Note from BW of Brazil: Today, March 21st, is officially recognized as the International Day for the Elimination of Racial Discrimination. And if you’ve visited this blog enough in past few years, Brazil is clearly not a “racial democracy” where “we are all equal”. If you still don’t believe this, you may need to read some of our material on this topic. Black activists and organizations have been actively attacking this mythology for a number of years and a few weeks ago in Rio de Janeiro, a group of black women organized yet another event in this regard. Some of the details of the event are below.

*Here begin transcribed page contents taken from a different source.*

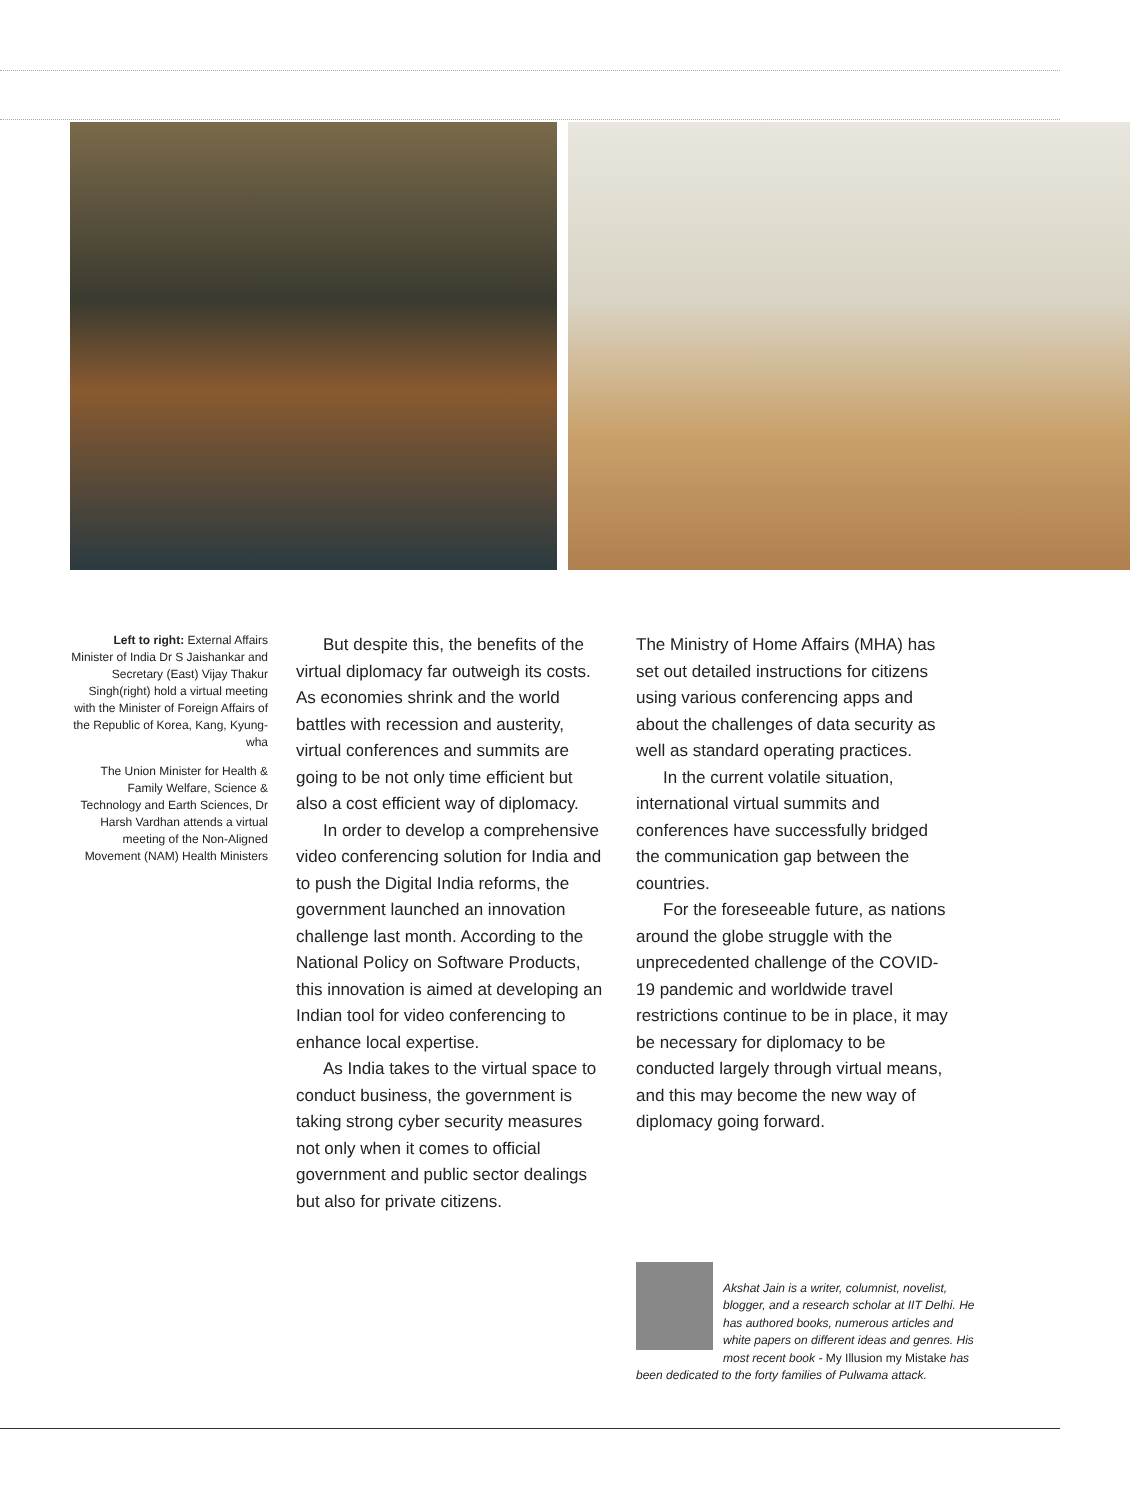Left to right: External Affairs Minister of India Dr S Jaishankar and Secretary (East) Vijay Thakur Singh(right) hold a virtual meeting with the Minister of Foreign Affairs of the Republic of Korea, Kang, Kyung-wha
The Union Minister for Health & Family Welfare, Science & Technology and Earth Sciences, Dr Harsh Vardhan attends a virtual meeting of the Non-Aligned Movement (NAM) Health Ministers
But despite this, the benefits of the virtual diplomacy far outweigh its costs. As economies shrink and the world battles with recession and austerity, virtual conferences and summits are going to be not only time efficient but also a cost efficient way of diplomacy.
In order to develop a comprehensive video conferencing solution for India and to push the Digital India reforms, the government launched an innovation challenge last month. According to the National Policy on Software Products, this innovation is aimed at developing an Indian tool for video conferencing to enhance local expertise.
As India takes to the virtual space to conduct business, the government is taking strong cyber security measures not only when it comes to official government and public sector dealings but also for private citizens.
The Ministry of Home Affairs (MHA) has set out detailed instructions for citizens using various conferencing apps and about the challenges of data security as well as standard operating practices.
In the current volatile situation, international virtual summits and conferences have successfully bridged the communication gap between the countries.
For the foreseeable future, as nations around the globe struggle with the unprecedented challenge of the COVID-19 pandemic and worldwide travel restrictions continue to be in place, it may be necessary for diplomacy to be conducted largely through virtual means, and this may become the new way of diplomacy going forward.
Akshat Jain is a writer, columnist, novelist, blogger, and a research scholar at IIT Delhi. He has authored books, numerous articles and white papers on different ideas and genres. His most recent book - My Illusion my Mistake has been dedicated to the forty families of Pulwama attack.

Black women promote event in Rio against racism
By Isabela Vieira
Objective of act is to show racism the disadvantages of racism and sexism in the everyday
On March 5th, black women promoted in the Central do Brasil, activities against racism and sexism. With the participation of activists from several municipalities, the movement draws the attention of passers-by of the location to the disadvantages of racism and sexism in everyday life.
The aim of the movement is to provoke a reflection on racial prejudice and promote the Marcha das Mulheres Negras 2015 (2015 Black Women’s March), a walk scheduled for November 18 in Brasília.
In the event, women organized music concerts, theatrical performances and a turban workshop.
Professor and writer Ana Gomes, the Fórum de Mulheres Negras do Rio de Janeiro (Black Women’s Forum of Rio de Janeiro), who will participate in the march in Brasília, said that violence against blacks causes death and psychological suffering. “There is an absurd number of young black men being killed and [as a consequence] there are thousands of affected black women because they have children or companions being killed.”
According to one of the march organizers in Rio, Clátia Regina Vieira, one must question situations that deny access of blacks to education, culture and health. “Racism is painful,” said Clátia, to emphasize that this practice “deeply marks women’s lives [generating] vulnerability.” For her, only appropriate public policies can provide access to the education system, culture and other benefits that should be guaranteed by the state.
One of the march coordinators in São Gonçalo and Niterói, journalist Sandra Martins defended the need for society to address violence in the symbolic field, which affects the image that society has of black women. “Cultural production and the media still treats black women stereotypically, with exaggerated features, as if they were a thing or sexual object,” she criticized.
She added: “We have difficulty in showing black woman as a normal woman who works, that takes care of her family, studies, goes to the movies, gets sick and not a being a subordinate.”